Sanctuaire de William Faulkner
Sanctuaire, c’est la « perte » parfaite : la perte de la raison (que tord l’alcool), la perte de la civilisation (insécurité, peur pour son corps, aucune protection des lois) et la perte même du roman (mais que se passe-t-il, au juste, dans ce roman ? Je ressens tout et tout m’échappe).
 
 
 
 
 
 
 
Fermina Marquez de Valery Larbaud
Je crois que j’aime Fermina Marquez comme on peut aimer le Grand Meaulnes. Pour le sentiment, dès la première lecture, de lire le roman pour la centième fois, de connaître son ambiance désuète et bizarrement intemporelle, de deviner les mots, d’être chez soi, d’avoir quatorze ans, d’avoir la vie devant soi.
 
 
 
 
 
 
 
A la recherche du temps perdu de Marcel Proust
C’est le livre que je n’emporterai surtout pas sur la fameuse île déserte. Surtout pas, parce que rien ne serait plus douloureux, rien ne me rappellerait mieux la vie, la douceur de la mère, la beauté inusable des livres. 
 
 
 
 
 
 
Henri V de Shakespeare
Henri V qui encourage ses maigres troupes, fatiguées, effrayées, avant de mettre la pâtée à la chevalerie française, j’ai envie d’aller me battre à chaque fois! Donnez-moi mon cheval ! Donnez-moi mon épée ! 
 
 
 
 
 
 
Toussaint a ce don d’extra lucidité  pour dire les sentiments que recèlent les objets, les détails du décor, les extraordinaires petites choses, banales et tragiques, vues par l’objectif de l’appareil photo. Tous les livres de Toussaint me percent. « Faire l’amour » est un sommet de subtilité (et on peut lire cette phrase sans ses guillemets). 
 
 
 
 
Il s’agit du journal que Viktor Klemperer (linguiste juif allemand) a rédigé sous le IIIe Reich. Une merveille que de voir, derrière la mise à mort méthodique d’un être humain (la mise à mort de sa culture, de sa famille, de son statut social, de sa sécurité, de sa citoyenneté, de sa dignité) les minuscules détails où se logent la lutte, la joie, la pensée, l’humanité toute entière.
 
 
Au-dessous du volcan de Malcom Lowry
Mon préféré. Mille romans dans ce roman du paradis perdu et de la Chute, poème absolu, qui dit dans un même trouble éthylique, une même fixité des détails,  l’agonie d’un monde (veille de la seconde guerre mondiale) et celle d’un grand amour.
 
 
Lointain Intérieur d'Henri Michaux
Quand je lis Lointain Intérieur, je marche sur des œufs pour ne pas pleurer. 

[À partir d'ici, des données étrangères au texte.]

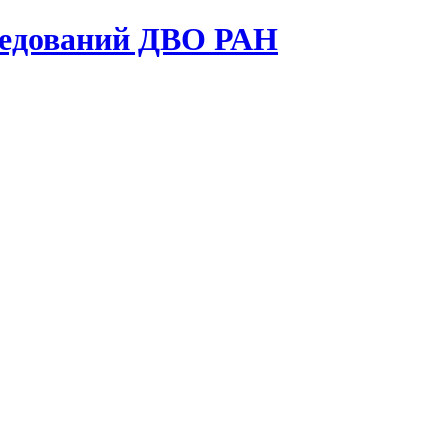
ледований ДВО РАН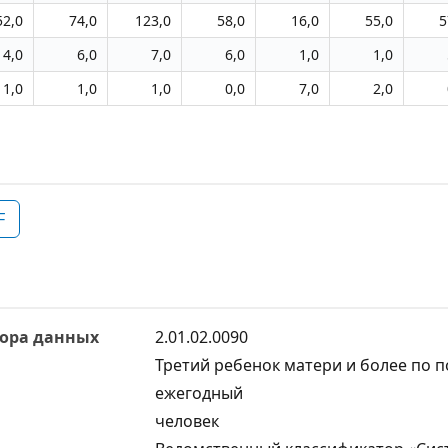
52,0
74,0
123,0
58,0
16,0
55,0
5
4,0
6,0
7,0
6,0
1,0
1,0
1,0
1,0
1,0
0,0
7,0
2,0
F
ора данных
2.01.02.0090
Третий ребенок матери и более по п
ежегодный
человек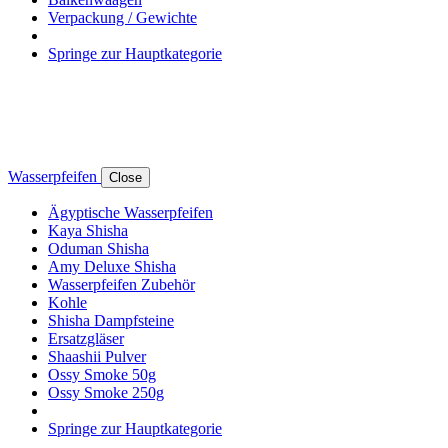
Verpackung / Gewichte
Springe zur Hauptkategorie
Wasserpfeifen
Close
Ägyptische Wasserpfeifen
Kaya Shisha
Oduman Shisha
Amy Deluxe Shisha
Wasserpfeifen Zubehör
Kohle
Shisha Dampfsteine
Ersatzgläser
Shaashii Pulver
Ossy Smoke 50g
Ossy Smoke 250g
Springe zur Hauptkategorie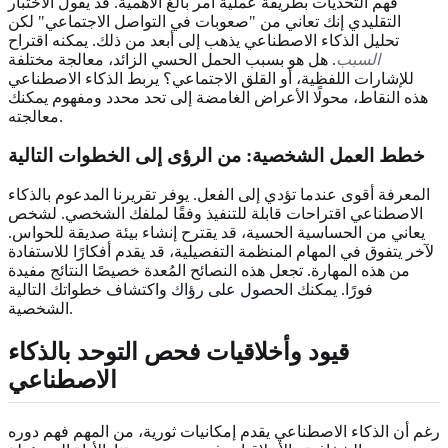
فهم التحديات بطريقة عملية أمر بالغ الأهمية. قد يقول الاختبار
التقليدي إنك تعاني من "صعوبات في التواصل الاجتماعي" لكن
تحليل الذكاء الاصطناعي يذهب إلى أبعد من ذلك. يمكنه اقتراح
السبب
. هل هو بسبب الحمل الحسي الزائد، معالجة مختلفة
للإشارات اللفظية، أو القلق الاجتماعي؟ يربط الذكاء الاصطناعي
هذه النقاط، محولًا الأعراض الغامضة إلى تحد محدد ومفهوم يمكنك
معالجته.
خطط العمل الشخصية: من الرؤى إلى الخطوات التالية
المعرفة أقوى عندما تؤدي إلى الفعل. يوفر تقريرنا المدعوم بالذكاء
الاصطناعي اقتراحات قابلة للتنفيذ وفقًا لملفك الشخصي. لشخص
يعاني من الحساسية الحسية، قد يقترح إنشاء بيئة صديقة للحواس.
لآخر يتفوق في المهام المنظمة التفصيلية، قد يقدم أفكارًا للاستفادة
من هذه المهارة. تجعل هذه النصائح المُعدة خصيصًا النتائج مفيدة
فورًا. يمكنك
الحصول على رؤاك
واكتشاف خطواتك التالية
الشخصية.
قيود وأخلاقيات فحص التوحد بالذكاء
الاصطناعي
رغم أن الذكاء الاصطناعي يقدم إمكانيات ثورية، من المهم فهم دوره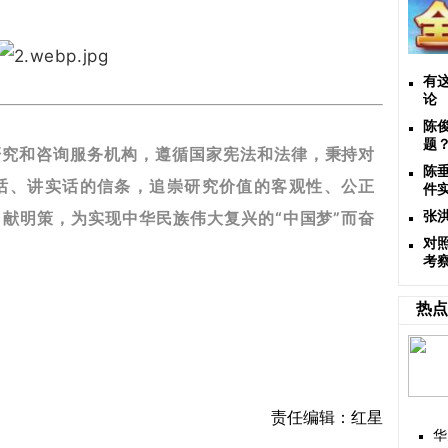
有
论
陈
题
研究和咨询服务机构，遵循国家宪法和法律，秉持对
陈
话、讲实话的信条，追崇研究价值的客观性、公正
件
献明策，为实现中华民族伟大复兴的“中国梦”而奋
张
对
考
热点
责任编辑：红星
华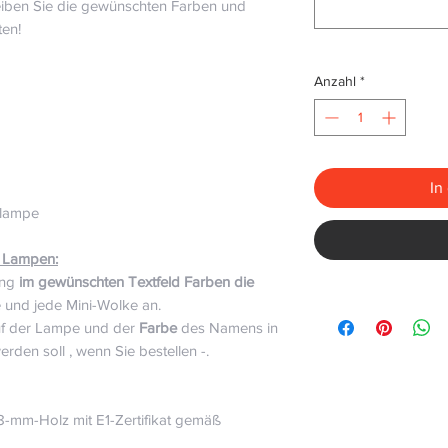
eiben Sie die gewünschten Farben und
ten!
Anzahl
*
In
nlampe
2 Lampen:
lung
im gewünschten Textfeld
Farben die
 und jede Mini-Wolke an.
uf der Lampe und der
Farbe
des Namens in
den soll , wenn Sie bestellen -.
-mm-Holz mit E1-Zertifikat gemäß
⠀⠀⠀⠀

Lorellou, Lorellou, j’ai peur… Par moments l’obscurité, par moments les bruissements. 
 
 
The heart is deceitful above all things de JT Leroy
Ce roman, c’est traverser une autoroute à pied, les yeux bandés, en criant fort pour faire passer sa peur, les oreilles rincées par les klaxons des camions. Mais en tenant la main d’un petit enfant qu’on veut garder sauf à tout prix. C’est une roulette russe immonde et c’est la grâce et la tendresse en même temps.